**The problem:** Search the entries below for the string "reset" and copy the lines that hold it.

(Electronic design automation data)
:::::
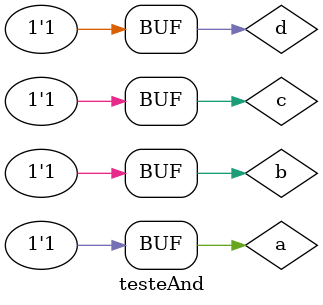
<source format=v>

module andgate (output s, input a, input b);
assign s = a&b;
endmodule

module andgate4(output s, input a, input b,input c,input d);
wire aux,aux2;
andgate a1(aux,a,b);
andgate a2(aux2,c,d);
assign s = aux & aux2;
endmodule

module testeAnd;

wire s;
reg a, b, c, d;

andgate4 A1 (s,a,b,c,d);

initial begin:start

a=0;
b=0;
c=0;
d=0;

end

initial begin:main
$display("Exercicio 002 - Guilherme Diniz de Assumpcao - 462269 ");
$display("Test and:");
$monitor("%d\t%b and %b and %b and %b = %b", $time, a, b,c,d, s);
#1 a=0;b=0;c=0;d=1;
#1 a=0;b=0;c=1;d=0;
#1 a=0;b=0;c=1;d=1;
#1 a=0;b=1;c=0;d=0;
#1 a=0;b=1;c=0;d=1;
#1 a=0;b=1;c=1;d=0;
#1 a=0;b=1;c=1;d=1;
#1 a=1;b=0;c=0;d=0;
#1 a=1;b=0;c=0;d=1;
#1 a=1;b=0;c=1;d=0;
#1 a=1;b=0;c=1;d=1;
#1 a=1;b=1;c=0;d=0;
#1 a=1;b=1;c=0;d=1;
#1 a=1;b=1;c=1;d=0;
#1 a=1;b=1;c=1;d=1;
end
endmodule
</source>
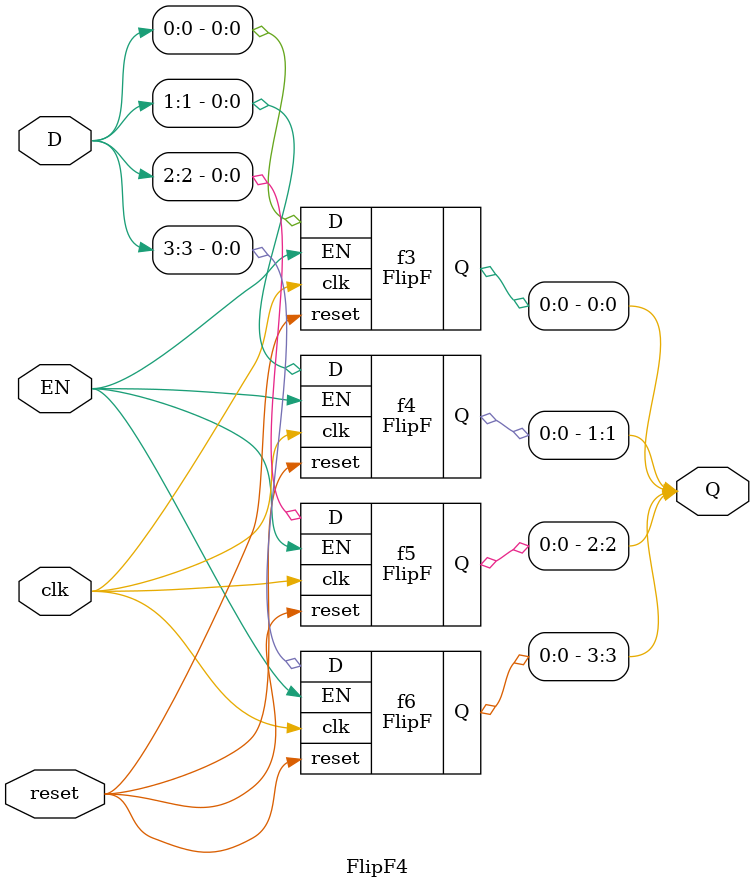
<source format=v>

module FlipF(input wire clk, reset, EN,
            input wire D,
            output reg Q);

always @ (posedge clk or posedge reset)begin
  if (reset) begin
      Q <= 1'b0;
  end
  else if (EN) begin
      Q <= D;
  end
  end

endmodule

module FlipF2(input wire clk, reset, EN,
              input wire [1:0]D,
              output wire [1:0]Q);

FlipF  f1(clk, reset, EN, D[0], Q[0]);
FlipF  f2(clk, reset, EN, D[1], Q[1]);

endmodule


module FlipF4(input wire clk, reset, EN,
              input wire [3:0]D,
              output wire [3:0]Q);

FlipF f3(clk, reset, EN, D[0], Q[0]);
FlipF f4(clk, reset, EN, D[1], Q[1]);
FlipF f5(clk, reset, EN, D[2], Q[2]);
FlipF f6(clk, reset, EN, D[3], Q[3]);

endmodule

</source>
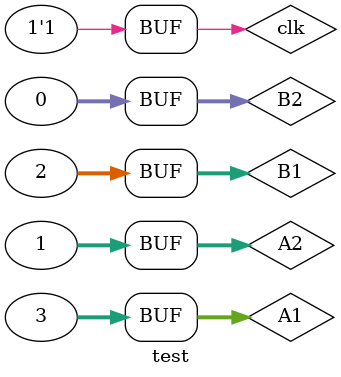
<source format=v>
`timescale 1ns / 1ps


module test;

	// Inputs
	reg [31:0] A1;
	reg [31:0] A2;
	reg [31:0] B1;
	reg [31:0] B2;
	reg clk;

	// Outputs
	wire [31:0] C;

	// Instantiate the Unit Under Test (UUT)
	pipeline uut (
		.A1(A1), 
		.A2(A2), 
		.B1(B1), 
		.B2(B2), 
		.clk(clk), 
		.C(C)
	);

	initial begin
		// Initialize Inputs
		A1 = 0;
		A2 = 0;
		B1 = 0;
		B2 = 0;
		clk = 0;

		// Wait 100 ns for global reset to finish
		#100;
        
		// Add stimulus here
		A1=0;
		B1=1;
		A2=2;
		B2=3;
		clk=1;
		#10;
		clk=0;
		A1=3;
		B1=2;
		A2=1;
		B2=0;
		
		#10;
clk=1;
	end
      
endmodule


</source>
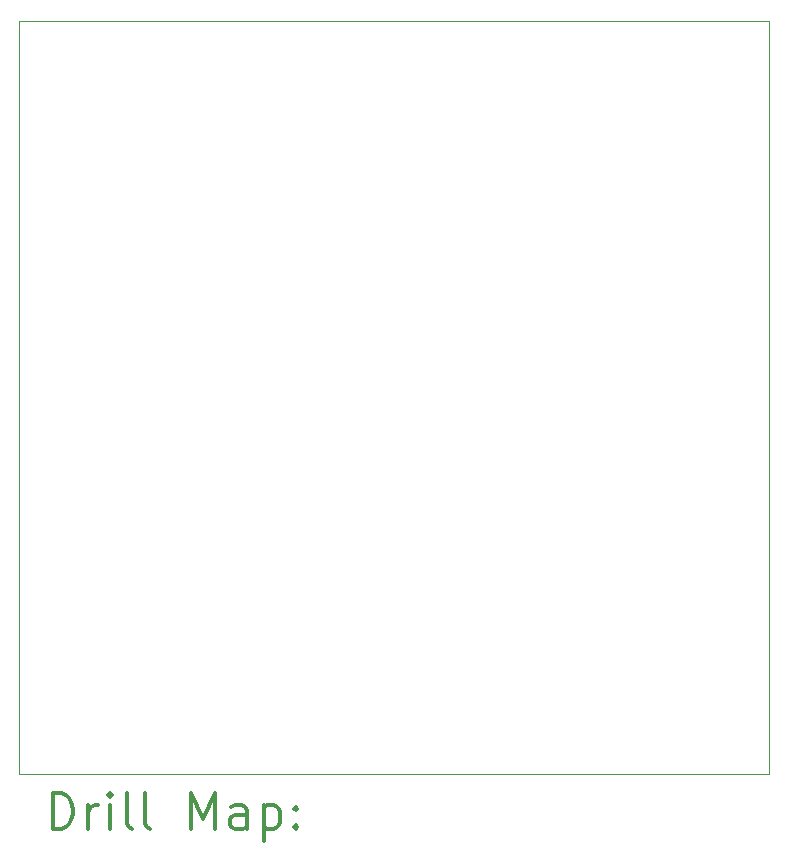
<source format=gbr>
%FSLAX45Y45*%
G04 Gerber Fmt 4.5, Leading zero omitted, Abs format (unit mm)*
G04 Created by KiCad (PCBNEW (5.1.9)-1) date 2025-04-10 23:31:55*
%MOMM*%
%LPD*%
G01*
G04 APERTURE LIST*
%TA.AperFunction,Profile*%
%ADD10C,0.050000*%
%TD*%
%ADD11C,0.200000*%
%ADD12C,0.300000*%
G04 APERTURE END LIST*
D10*
X19050000Y-7874000D02*
X19050000Y-11455400D01*
X12700000Y-7874000D02*
X19050000Y-7874000D01*
X12700000Y-14249400D02*
X12700000Y-7874000D01*
X19050000Y-14249400D02*
X12700000Y-14249400D01*
X19050000Y-11455400D02*
X19050000Y-14249400D01*
D11*
D12*
X12983928Y-14717614D02*
X12983928Y-14417614D01*
X13055357Y-14417614D01*
X13098214Y-14431900D01*
X13126786Y-14460471D01*
X13141071Y-14489043D01*
X13155357Y-14546186D01*
X13155357Y-14589043D01*
X13141071Y-14646186D01*
X13126786Y-14674757D01*
X13098214Y-14703329D01*
X13055357Y-14717614D01*
X12983928Y-14717614D01*
X13283928Y-14717614D02*
X13283928Y-14517614D01*
X13283928Y-14574757D02*
X13298214Y-14546186D01*
X13312500Y-14531900D01*
X13341071Y-14517614D01*
X13369643Y-14517614D01*
X13469643Y-14717614D02*
X13469643Y-14517614D01*
X13469643Y-14417614D02*
X13455357Y-14431900D01*
X13469643Y-14446186D01*
X13483928Y-14431900D01*
X13469643Y-14417614D01*
X13469643Y-14446186D01*
X13655357Y-14717614D02*
X13626786Y-14703329D01*
X13612500Y-14674757D01*
X13612500Y-14417614D01*
X13812500Y-14717614D02*
X13783928Y-14703329D01*
X13769643Y-14674757D01*
X13769643Y-14417614D01*
X14155357Y-14717614D02*
X14155357Y-14417614D01*
X14255357Y-14631900D01*
X14355357Y-14417614D01*
X14355357Y-14717614D01*
X14626786Y-14717614D02*
X14626786Y-14560471D01*
X14612500Y-14531900D01*
X14583928Y-14517614D01*
X14526786Y-14517614D01*
X14498214Y-14531900D01*
X14626786Y-14703329D02*
X14598214Y-14717614D01*
X14526786Y-14717614D01*
X14498214Y-14703329D01*
X14483928Y-14674757D01*
X14483928Y-14646186D01*
X14498214Y-14617614D01*
X14526786Y-14603329D01*
X14598214Y-14603329D01*
X14626786Y-14589043D01*
X14769643Y-14517614D02*
X14769643Y-14817614D01*
X14769643Y-14531900D02*
X14798214Y-14517614D01*
X14855357Y-14517614D01*
X14883928Y-14531900D01*
X14898214Y-14546186D01*
X14912500Y-14574757D01*
X14912500Y-14660471D01*
X14898214Y-14689043D01*
X14883928Y-14703329D01*
X14855357Y-14717614D01*
X14798214Y-14717614D01*
X14769643Y-14703329D01*
X15041071Y-14689043D02*
X15055357Y-14703329D01*
X15041071Y-14717614D01*
X15026786Y-14703329D01*
X15041071Y-14689043D01*
X15041071Y-14717614D01*
X15041071Y-14531900D02*
X15055357Y-14546186D01*
X15041071Y-14560471D01*
X15026786Y-14546186D01*
X15041071Y-14531900D01*
X15041071Y-14560471D01*
M02*

</source>
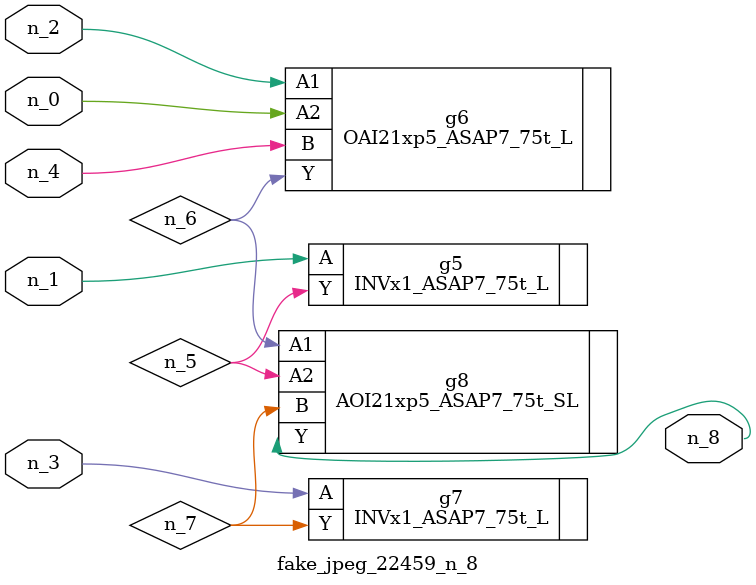
<source format=v>
module fake_jpeg_22459_n_8 (n_3, n_2, n_1, n_0, n_4, n_8);

input n_3;
input n_2;
input n_1;
input n_0;
input n_4;

output n_8;

wire n_6;
wire n_5;
wire n_7;

INVx1_ASAP7_75t_L g5 ( 
.A(n_1),
.Y(n_5)
);

OAI21xp5_ASAP7_75t_L g6 ( 
.A1(n_2),
.A2(n_0),
.B(n_4),
.Y(n_6)
);

INVx1_ASAP7_75t_L g7 ( 
.A(n_3),
.Y(n_7)
);

AOI21xp5_ASAP7_75t_SL g8 ( 
.A1(n_6),
.A2(n_5),
.B(n_7),
.Y(n_8)
);


endmodule
</source>
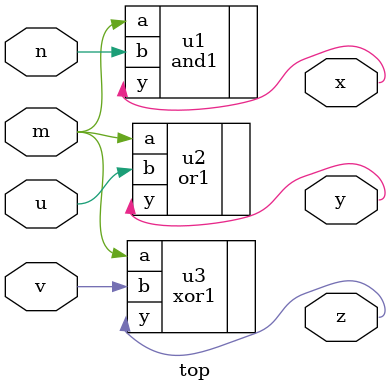
<source format=v>
`timescale 1ns / 1ps
module top(
    input m,
    input n,
    input u,
    input v,
    output x,
    output y,
    output z
    );
	 and1 u1(.a(m),
				.b(n),
				.y(x)
				);
	 or1 u2(.a(m),
			  .b(u),
			  .y(y)
			  );
	 xor1 u3(.a(m),
				.b(v),
				.y(z)
				);


endmodule

</source>
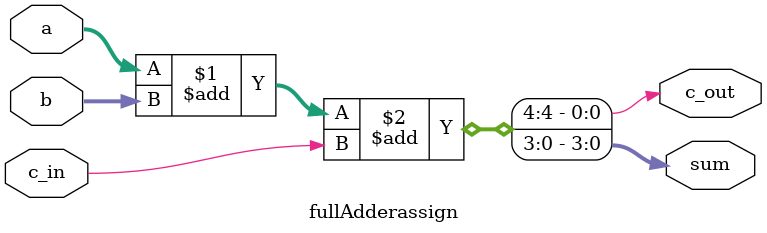
<source format=v>
`timescale 1ns / 1ps
module fullAdderassign (  input [3:0] a,  
                  input [3:0] b,  
                  input c_in,  
                  output c_out,  
                  output [3:0] sum);  
  
   assign {c_out, sum} = a + b + c_in;  
endmodule  

</source>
:::::
**Reply to the exercise:**
module FlipF(input wire clk, reset, EN,
always @ (posedge clk or posedge reset)begin
  if (reset) begin
module FlipF2(input wire clk, reset, EN,
FlipF  f1(clk, reset, EN, D[0], Q[0]);
FlipF  f2(clk, reset, EN, D[1], Q[1]);
module FlipF4(input wire clk, reset, EN,
FlipF f3(clk, reset, EN, D[0], Q[0]);
FlipF f4(clk, reset, EN, D[1], Q[1]);
FlipF f5(clk, reset, EN, D[2], Q[2]);
FlipF f6(clk, reset, EN, D[3], Q[3]);
		// Wait 100 ns for global reset to finish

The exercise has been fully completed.